At this point it may be good to look at using the `smartctl` utility, as your disk may be old/dying...

root@CLCFQ92:~# smartctl -a /dev/sdb
SMART Attributes Data Structure revision number: 10
Vendor Specific SMART Attributes with Thresholds:
ID# ATTRIBUTE_NAME          FLAG     VALUE WORST THRESH TYPE      UPDATED  WHEN_FAILED RAW_VALUE
  1 Raw_Read_Error_Rate     0x000f   118   100   006    Pre-fail  Always       -       200743680
  3 Spin_Up_Time            0x0003   094   093   000    Pre-fail  Always       -       0
  4 Start_Stop_Count        0x0032   100   100   020    Old_age   Always       -       72
  5 Reallocated_Sector_Ct   0x0033   100   100   036    Pre-fail  Always       -       0
  7 Seek_Error_Rate         0x000f   073   063   030    Pre-fail  Always       -       24115411
  9 Power_On_Hours          0x0032   077   077   000    Old_age   Always       -       20273
 10 Spin_Retry_Count        0x0013   100   100   097    Pre-fail  Always       -       0
 12 Power_Cycle_Count       0x0032   100   100   020    Old_age   Always       -       39
183 Runtime_Bad_Block       0x0032   100   100   000    Old_age   Always       -       0
184 End-to-End_Error        0x0032   100   100   099    Old_age   Always       -       0
187 Reported_Uncorrect      0x0032   100   100   000    Old_age   Always       -       0
188 Command_Timeout         0x0032   100   100   000    Old_age   Always       -       0
189 High_Fly_Writes         0x003a   100   100   000    Old_age   Always       -       0
190 Airflow_Temperature_Cel 0x0022   053   043   045    Old_age   Always   In_the_past 47 (Min/Max 42/47 #179)

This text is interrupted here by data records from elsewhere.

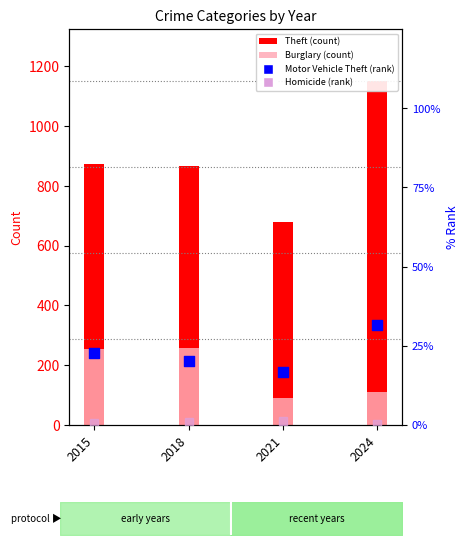

Which series has the largest total across all categories?

Theft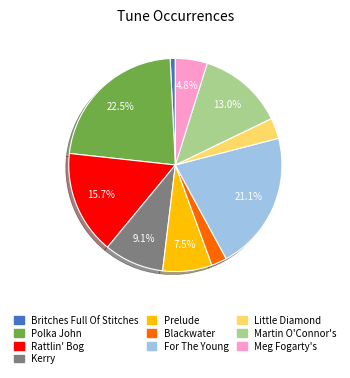

Which slice is the smallest?

Britches Full Of Stitches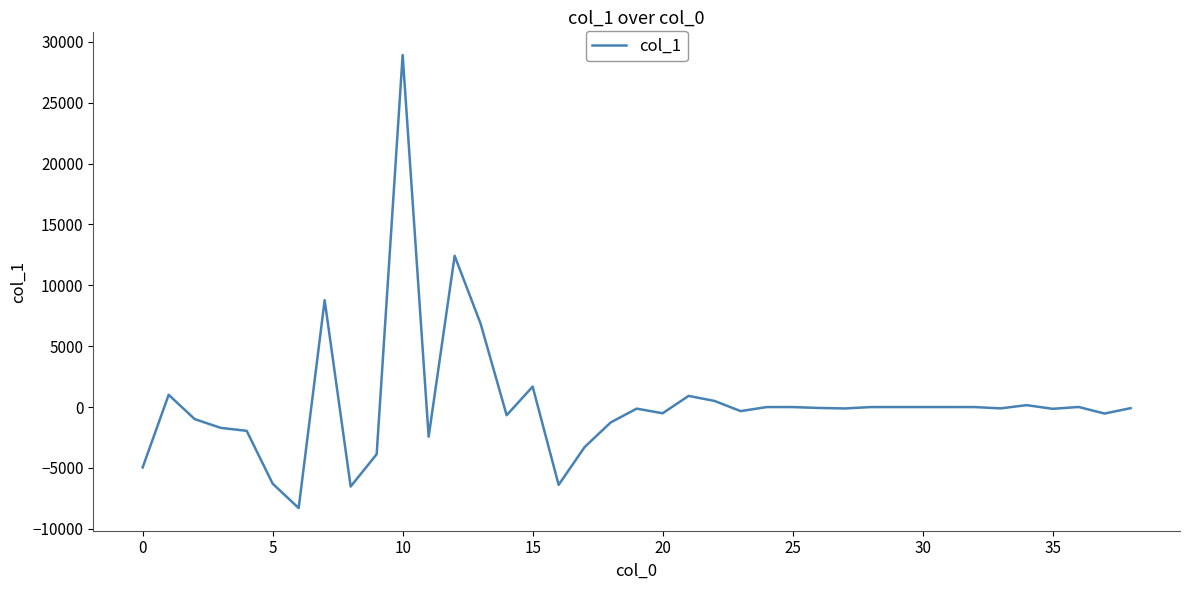

What is the sum of all values?

10573.3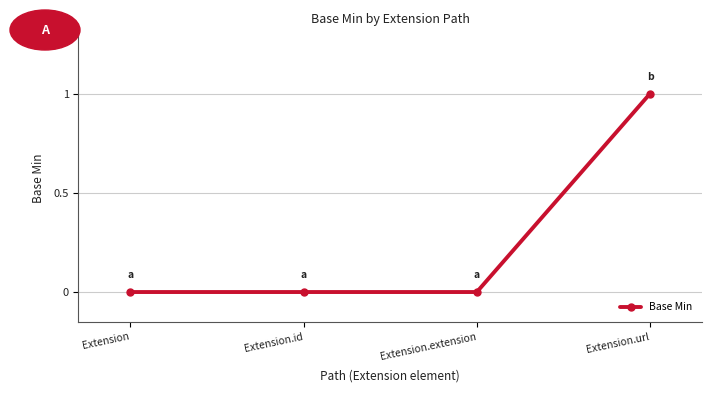

How many distinct data groups are displayed?

1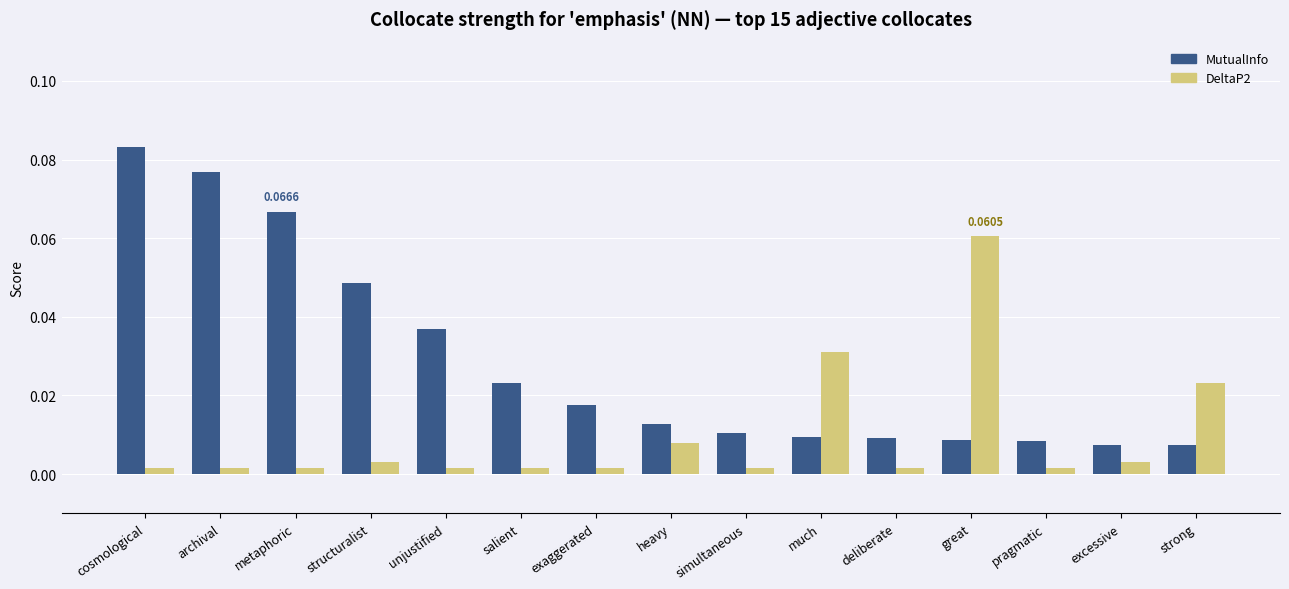

Are the bars grouped side by side (vs. stacked)?

Yes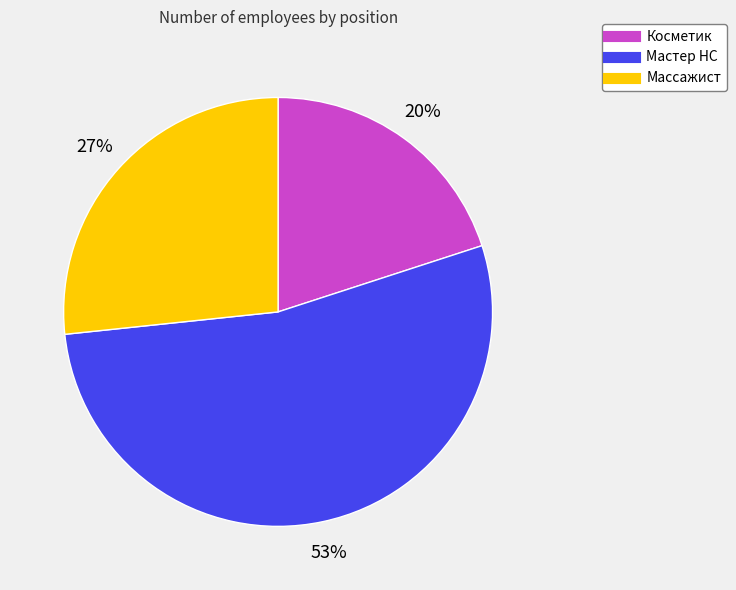

Between Массажист and Мастер НС, which is larger?

Мастер НС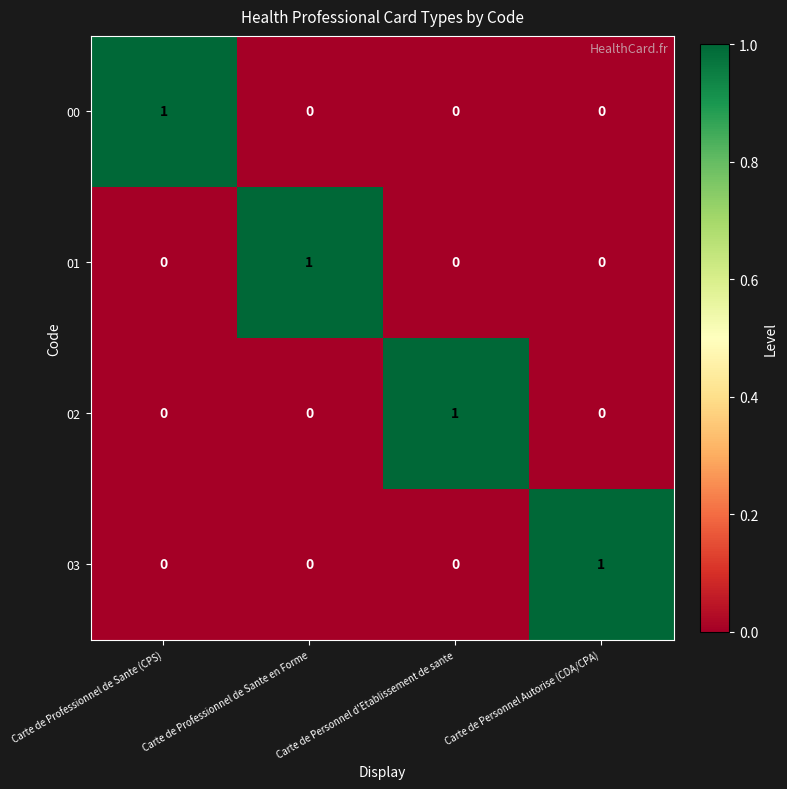

At how many categories does at least one series exceed 0?

4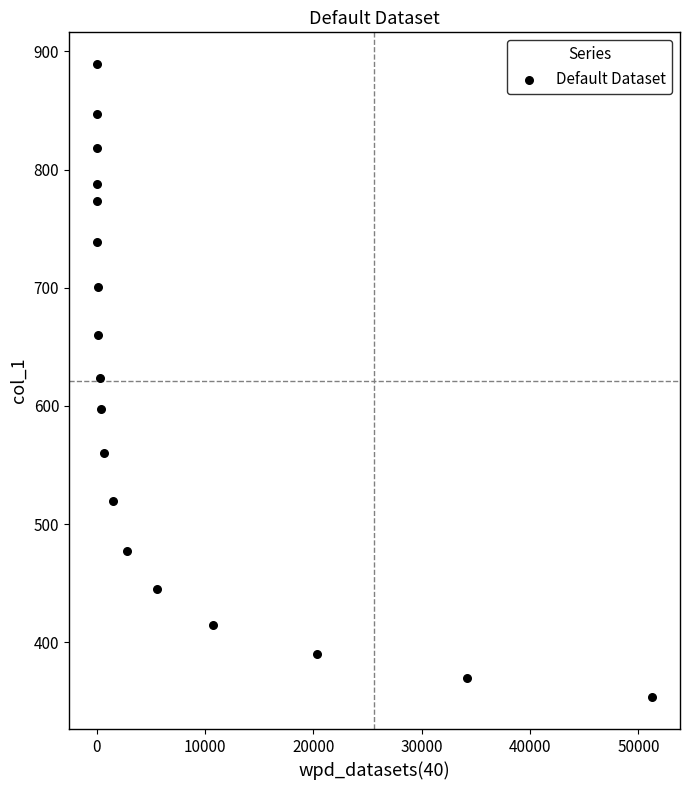

What is the range of Y values (max minus min)?

536.0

191 G-Sense_Error_Rate      0x0032   100   100   000    Old_age   Always       -       0
192 Power-Off_Retract_Count 0x0032   100   100   000    Old_age   Always       -       19
193 Load_Cycle_Count        0x0032   100   100   000    Old_age   Always       -       767
194 Temperature_Celsius     0x0022   047   057   000    Old_age   Always       -       47 (0 19 0 0 0)
195 Hardware_ECC_Recovered  0x001a   022   021   000    Old_age   Always       -       200743680
197 Current_Pending_Sector  0x0012   100   100   000    Old_age   Always       -       0
198 Offline_Uncorrectable   0x0010   100   100   000    Old_age   Offline      -       0
199 UDMA_CRC_Error_Count    0x003e   200   200   000    Old_age   Always       -       0
240 Head_Flying_Hours       0x0000   100   253   000    Old_age   Offline      -       12697 (213 75 0)
241 Total_LBAs_Written      0x0000   100   253   000    Old_age   Offline      -       3453343066
242 Total_LBAs_Read         0x0000   100   253   000    Old_age   Offline      -       2807657092

Based on the output from the SMART controller, this disk is having a lot of errors and should be backed up and disposed of.